▶ SUPPLIED RECORDS:

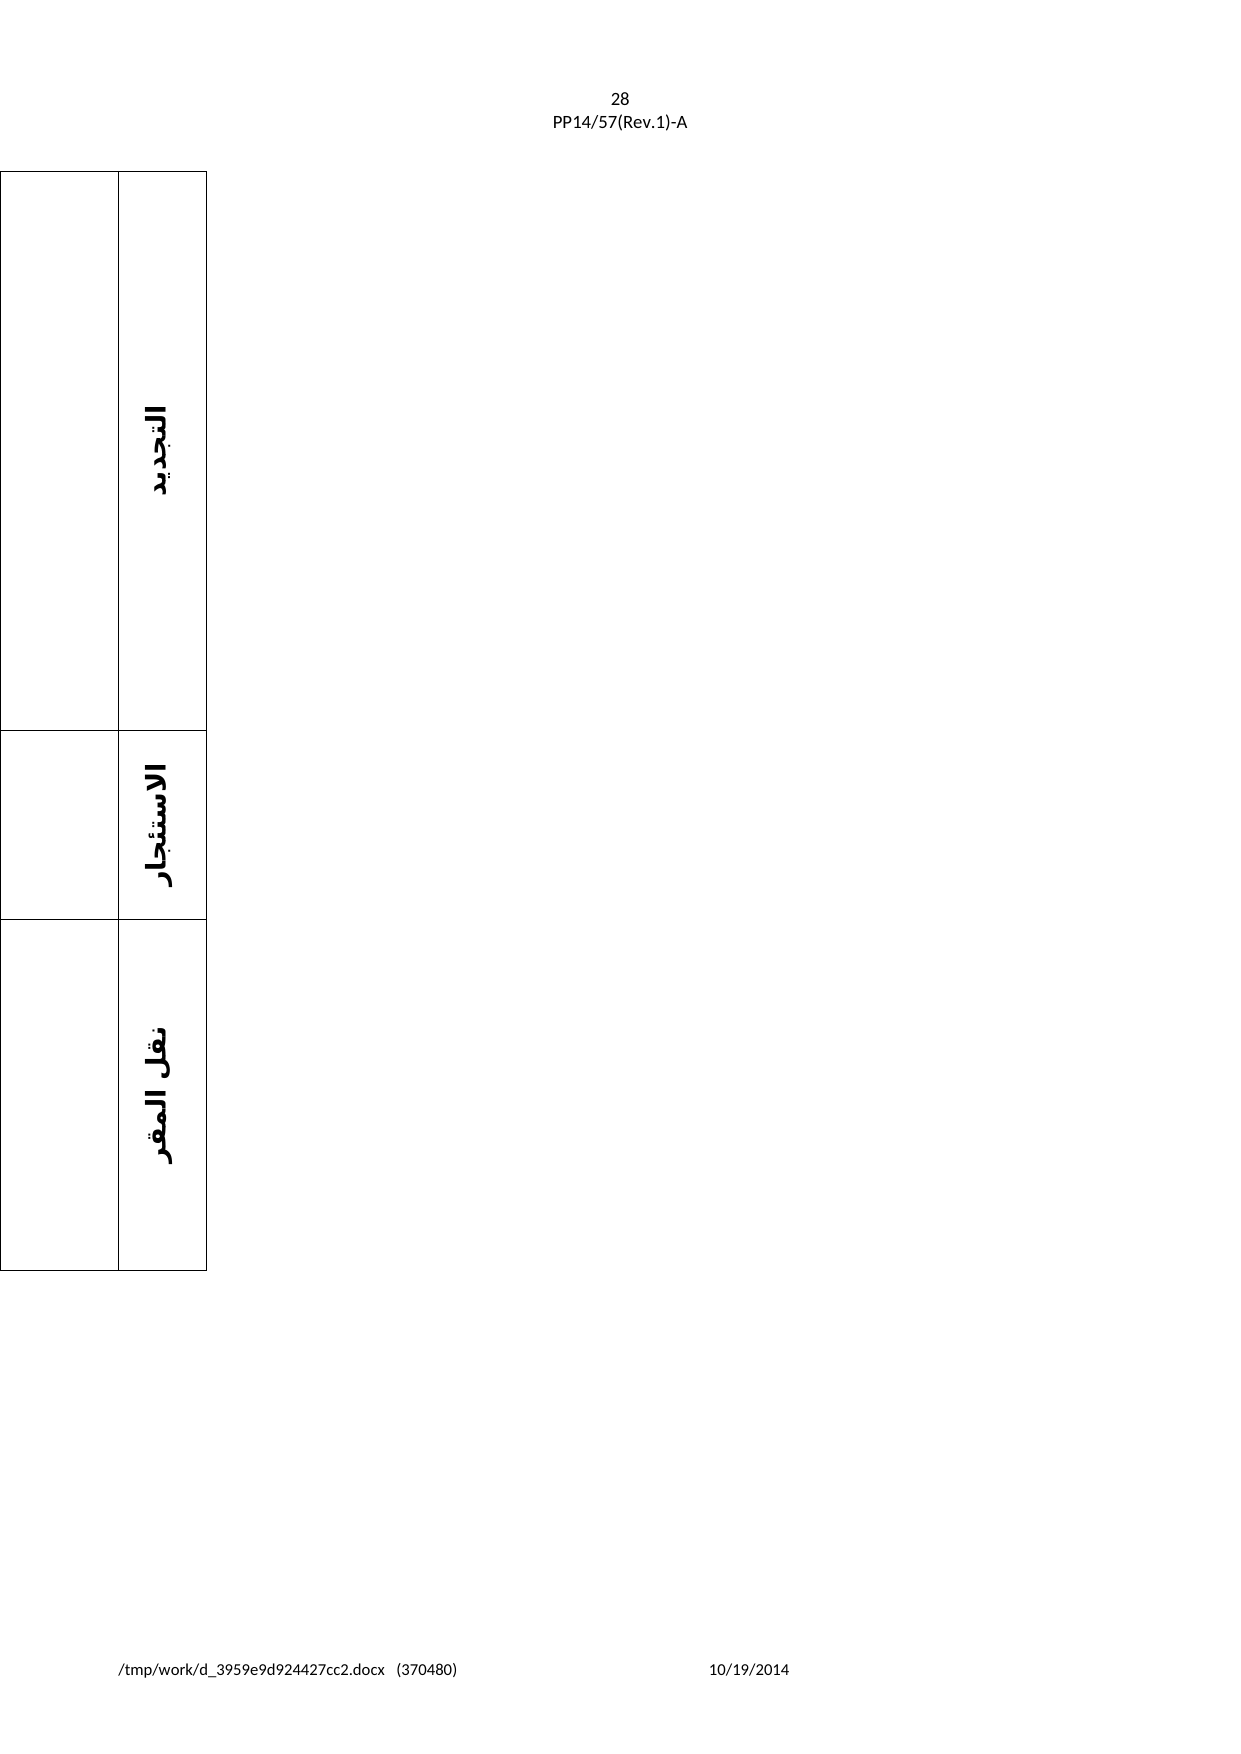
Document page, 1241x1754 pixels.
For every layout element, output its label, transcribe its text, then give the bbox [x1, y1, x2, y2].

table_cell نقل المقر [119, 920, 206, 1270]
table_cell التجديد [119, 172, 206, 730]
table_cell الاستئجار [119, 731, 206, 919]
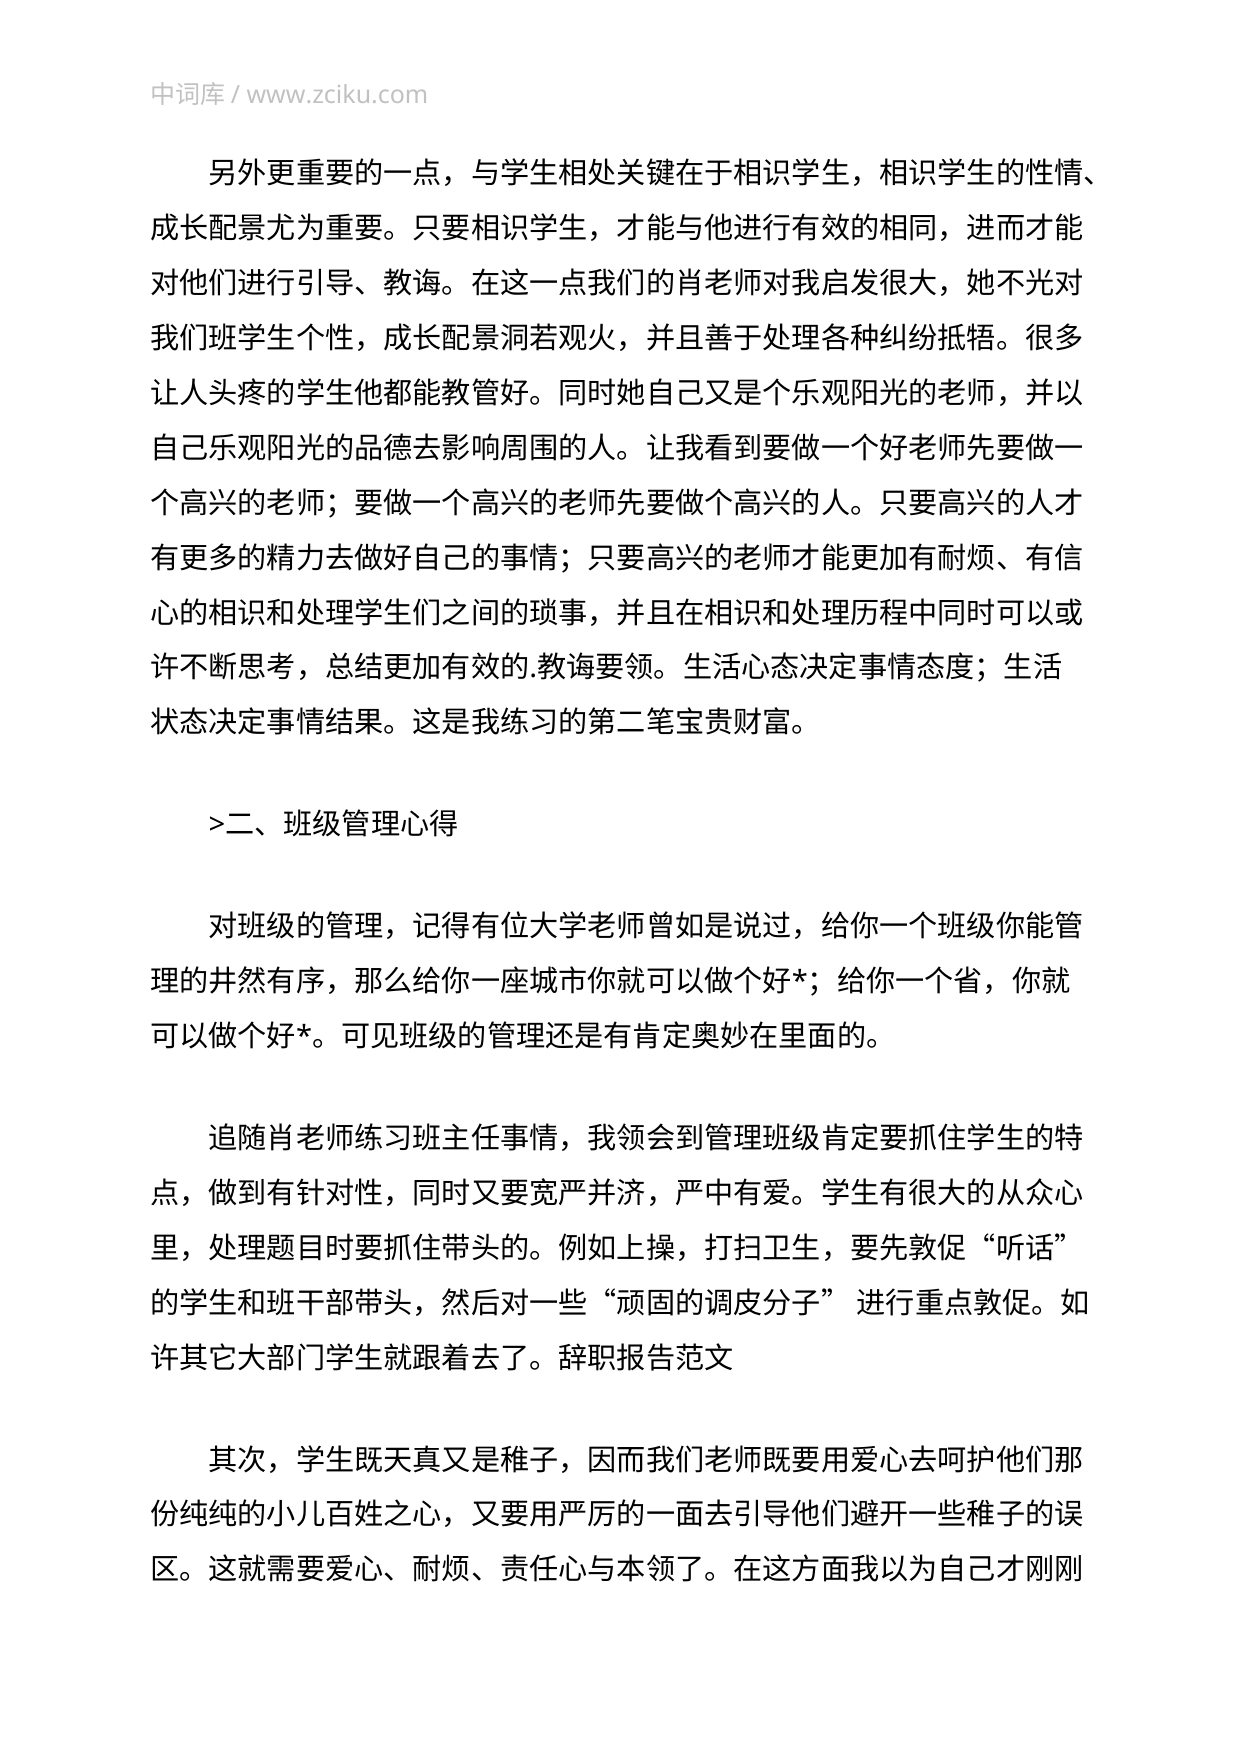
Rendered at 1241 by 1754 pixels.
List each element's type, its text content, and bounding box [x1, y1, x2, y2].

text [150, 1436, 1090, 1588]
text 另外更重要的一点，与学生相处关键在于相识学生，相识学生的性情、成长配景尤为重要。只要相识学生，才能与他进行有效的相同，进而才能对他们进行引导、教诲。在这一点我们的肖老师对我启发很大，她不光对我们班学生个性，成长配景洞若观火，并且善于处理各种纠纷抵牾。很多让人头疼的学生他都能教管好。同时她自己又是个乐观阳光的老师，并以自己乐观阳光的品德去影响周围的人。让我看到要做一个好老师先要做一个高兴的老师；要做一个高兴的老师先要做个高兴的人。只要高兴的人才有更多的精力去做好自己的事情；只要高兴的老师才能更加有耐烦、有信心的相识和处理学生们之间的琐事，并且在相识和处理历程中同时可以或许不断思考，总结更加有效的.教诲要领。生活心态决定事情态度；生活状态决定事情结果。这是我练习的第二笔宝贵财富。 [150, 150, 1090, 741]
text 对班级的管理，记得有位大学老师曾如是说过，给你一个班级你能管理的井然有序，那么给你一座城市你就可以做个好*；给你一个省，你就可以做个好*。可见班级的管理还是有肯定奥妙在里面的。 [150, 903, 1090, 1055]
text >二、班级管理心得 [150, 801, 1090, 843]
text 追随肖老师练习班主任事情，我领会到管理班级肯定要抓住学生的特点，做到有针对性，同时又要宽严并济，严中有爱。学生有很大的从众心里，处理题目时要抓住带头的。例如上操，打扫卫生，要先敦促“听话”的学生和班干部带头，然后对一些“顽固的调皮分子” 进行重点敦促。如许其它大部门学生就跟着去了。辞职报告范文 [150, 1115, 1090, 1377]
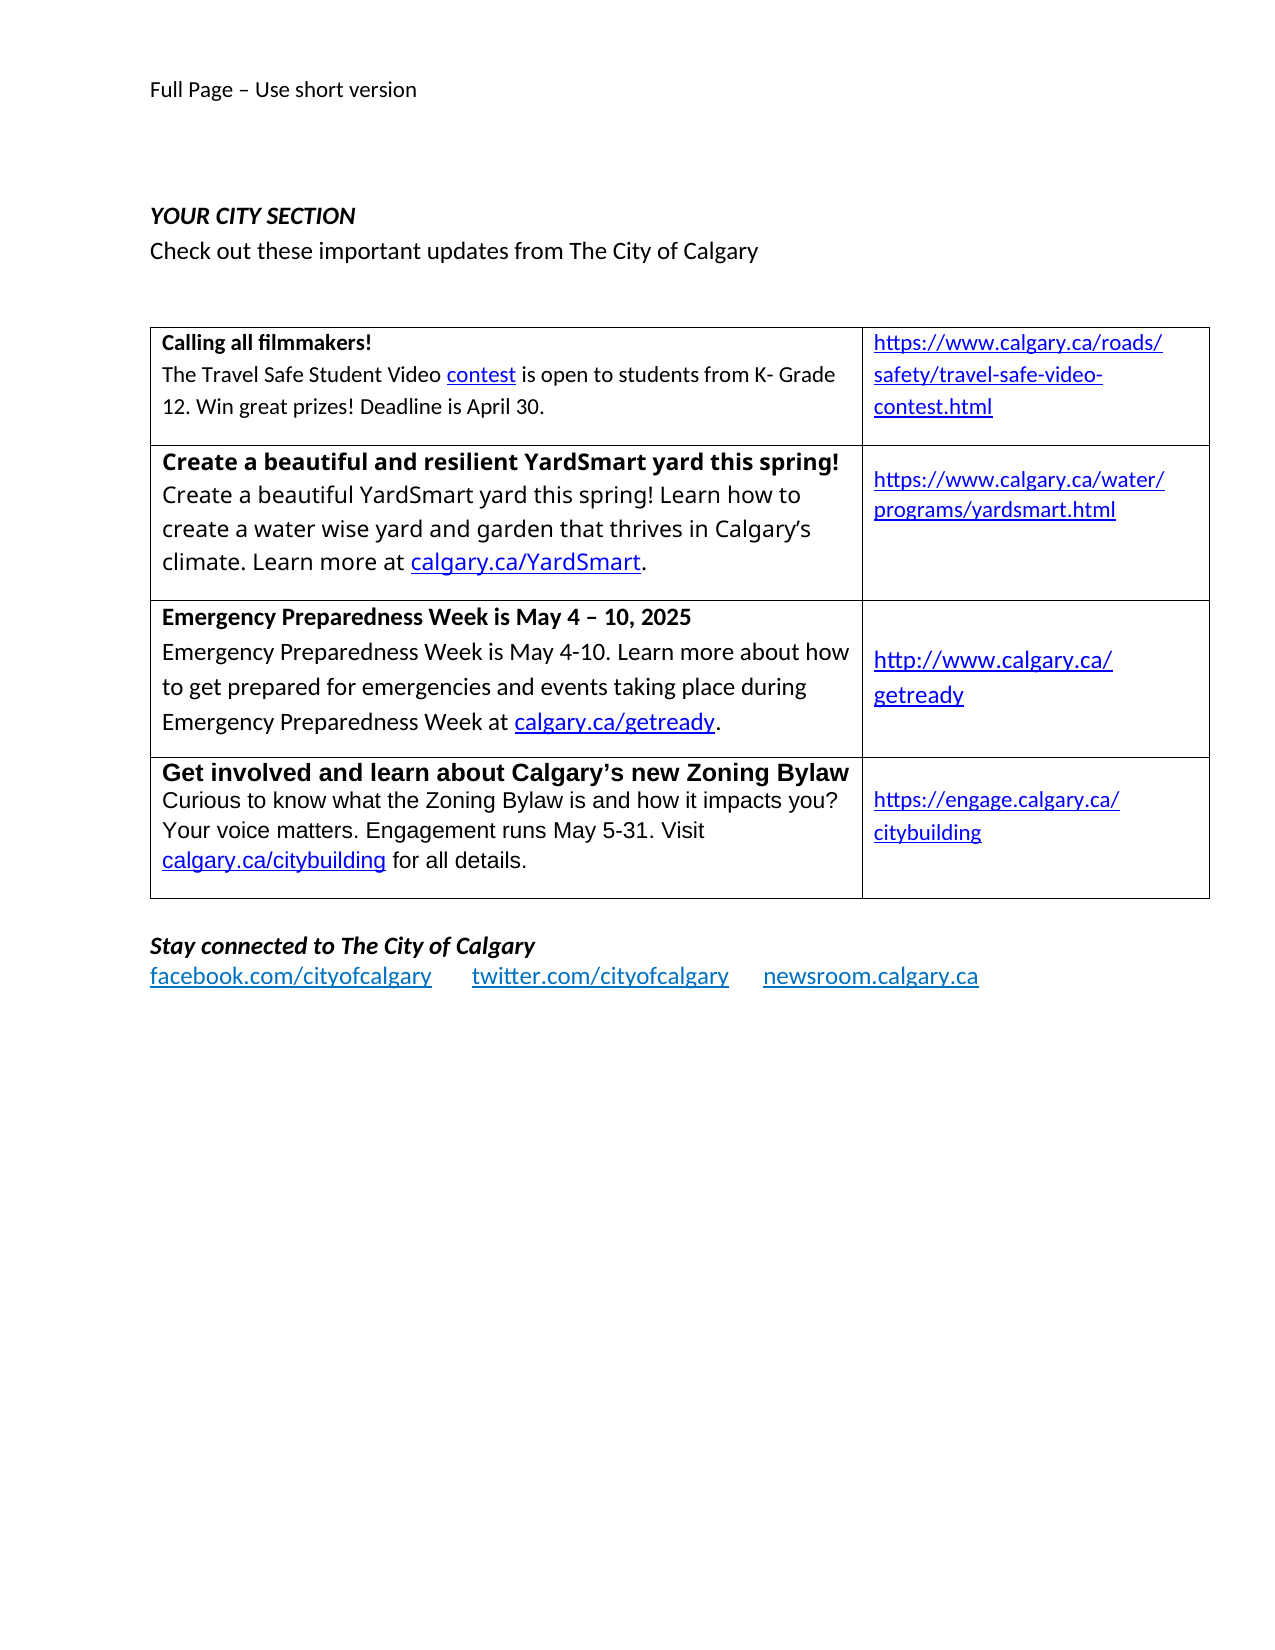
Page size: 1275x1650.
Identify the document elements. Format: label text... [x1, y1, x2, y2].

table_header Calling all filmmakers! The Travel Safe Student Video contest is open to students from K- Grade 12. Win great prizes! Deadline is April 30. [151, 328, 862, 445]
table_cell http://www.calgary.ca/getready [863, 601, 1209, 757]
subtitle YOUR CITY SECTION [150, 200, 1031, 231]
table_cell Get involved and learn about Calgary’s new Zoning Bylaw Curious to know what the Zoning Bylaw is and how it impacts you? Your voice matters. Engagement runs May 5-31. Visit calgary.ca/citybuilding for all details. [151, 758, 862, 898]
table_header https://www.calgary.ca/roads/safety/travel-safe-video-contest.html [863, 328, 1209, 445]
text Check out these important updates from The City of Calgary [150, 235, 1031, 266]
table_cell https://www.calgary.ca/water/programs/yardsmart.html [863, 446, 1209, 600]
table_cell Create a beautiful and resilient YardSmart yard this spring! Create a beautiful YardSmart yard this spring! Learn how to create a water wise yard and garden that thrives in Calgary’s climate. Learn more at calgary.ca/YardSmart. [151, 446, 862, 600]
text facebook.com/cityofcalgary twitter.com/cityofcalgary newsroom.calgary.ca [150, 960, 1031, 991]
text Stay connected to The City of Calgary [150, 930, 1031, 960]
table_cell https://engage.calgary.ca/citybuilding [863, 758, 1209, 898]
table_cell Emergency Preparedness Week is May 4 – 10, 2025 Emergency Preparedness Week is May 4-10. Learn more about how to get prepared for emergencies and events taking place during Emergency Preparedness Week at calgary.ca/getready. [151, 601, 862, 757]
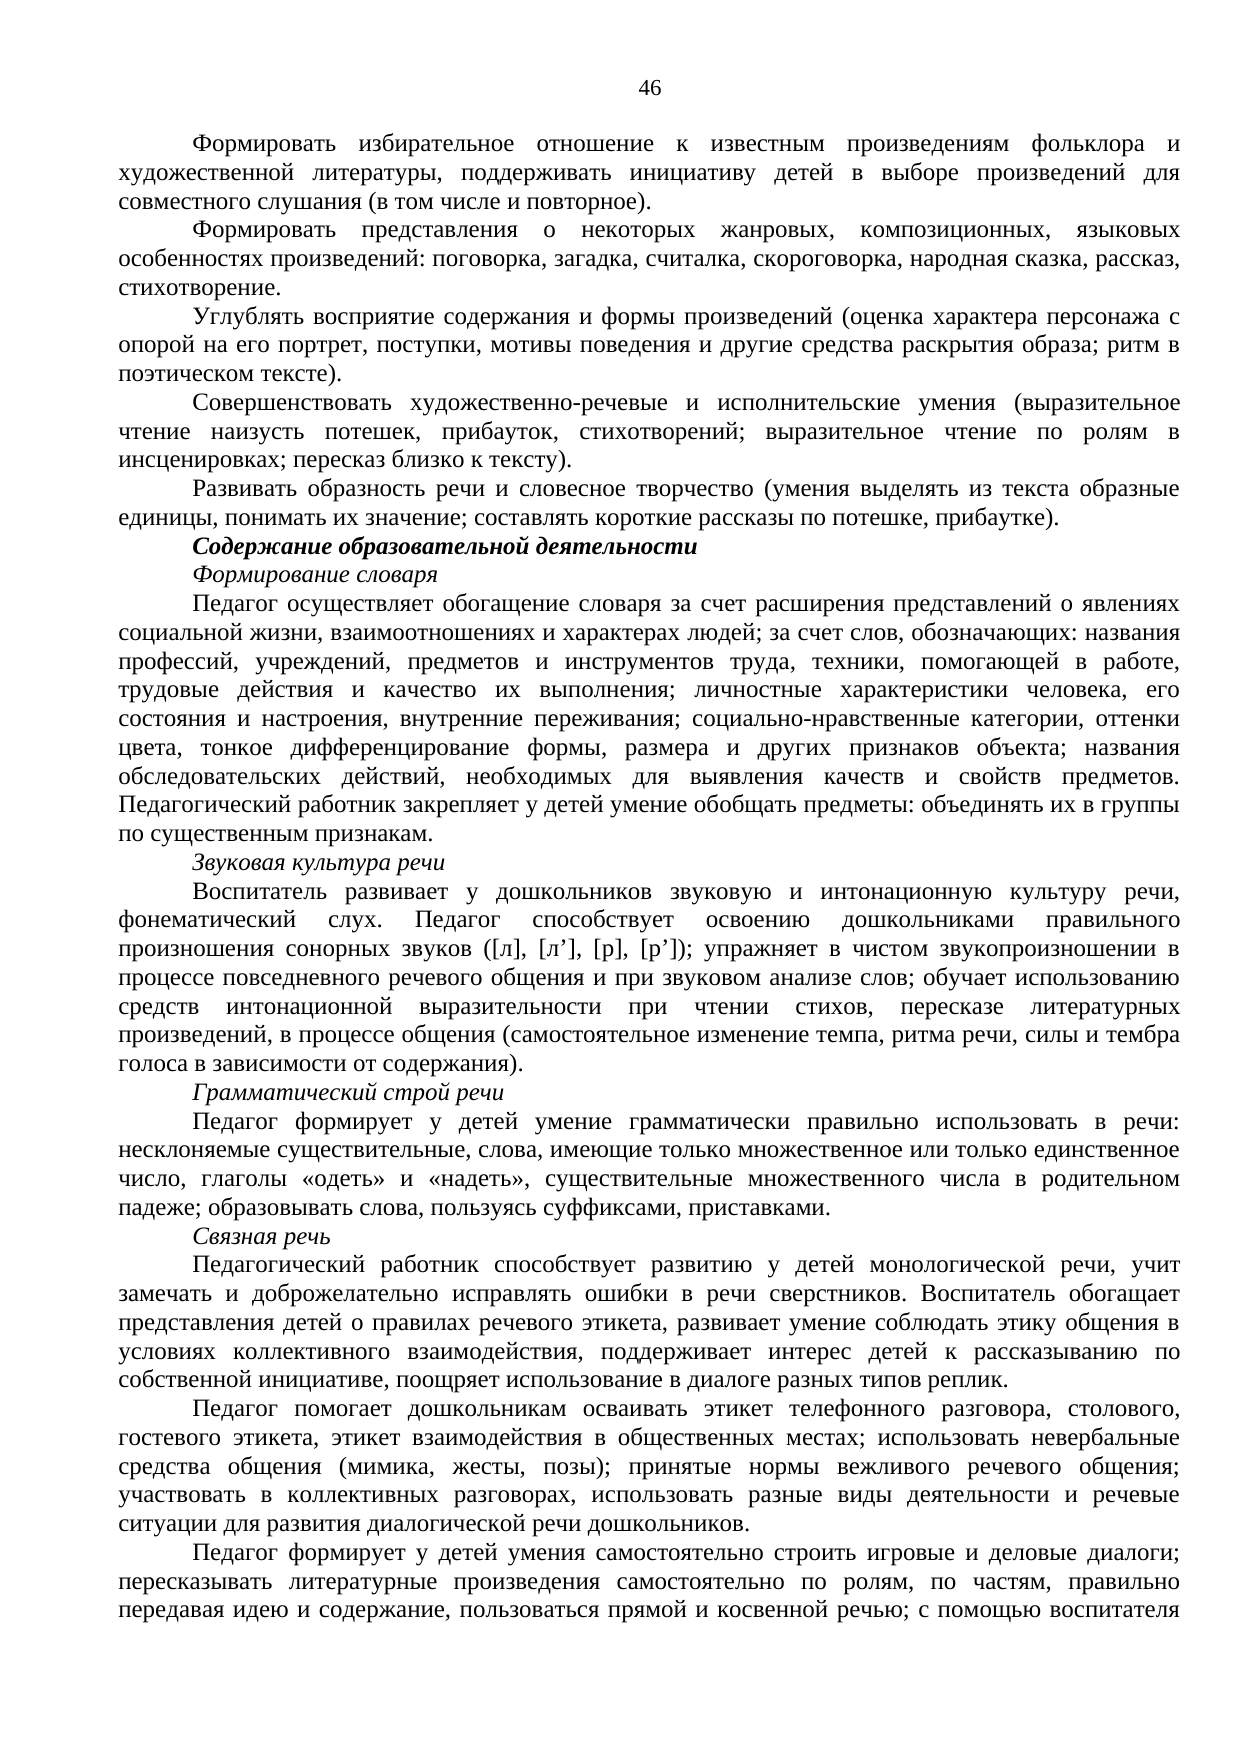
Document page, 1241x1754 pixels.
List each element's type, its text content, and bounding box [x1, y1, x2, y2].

▶ EXERCISE REQUIREMENTS: Go to the line above that contains "For every layout" and reproduce everything exactly from there through the line that contains "Page size: 1275x1650.", leaving out the pictures.

▶ SOLUTION TO THE PROBLEM:
For every layout element, output its label, transcribe its text, then give the bbox [x1, y1, x2, y2].

table_cell نقل المقر [119, 920, 206, 1270]
table_cell التجديد [119, 172, 206, 730]
table_cell الاستئجار [119, 731, 206, 919]
Rendered at 1241 by 1754 pixels.
List each element's type, its text content, and bounding box [x1, y1, x2, y2].

text [150, 1436, 1090, 1588]
text 另外更重要的一点，与学生相处关键在于相识学生，相识学生的性情、成长配景尤为重要。只要相识学生，才能与他进行有效的相同，进而才能对他们进行引导、教诲。在这一点我们的肖老师对我启发很大，她不光对我们班学生个性，成长配景洞若观火，并且善于处理各种纠纷抵牾。很多让人头疼的学生他都能教管好。同时她自己又是个乐观阳光的老师，并以自己乐观阳光的品德去影响周围的人。让我看到要做一个好老师先要做一个高兴的老师；要做一个高兴的老师先要做个高兴的人。只要高兴的人才有更多的精力去做好自己的事情；只要高兴的老师才能更加有耐烦、有信心的相识和处理学生们之间的琐事，并且在相识和处理历程中同时可以或许不断思考，总结更加有效的.教诲要领。生活心态决定事情态度；生活状态决定事情结果。这是我练习的第二笔宝贵财富。 [150, 150, 1090, 741]
text 对班级的管理，记得有位大学老师曾如是说过，给你一个班级你能管理的井然有序，那么给你一座城市你就可以做个好*；给你一个省，你就可以做个好*。可见班级的管理还是有肯定奥妙在里面的。 [150, 903, 1090, 1055]
text >二、班级管理心得 [150, 801, 1090, 843]
text 追随肖老师练习班主任事情，我领会到管理班级肯定要抓住学生的特点，做到有针对性，同时又要宽严并济，严中有爱。学生有很大的从众心里，处理题目时要抓住带头的。例如上操，打扫卫生，要先敦促“听话”的学生和班干部带头，然后对一些“顽固的调皮分子” 进行重点敦促。如许其它大部门学生就跟着去了。辞职报告范文 [150, 1115, 1090, 1377]
Page size: 1275x1650.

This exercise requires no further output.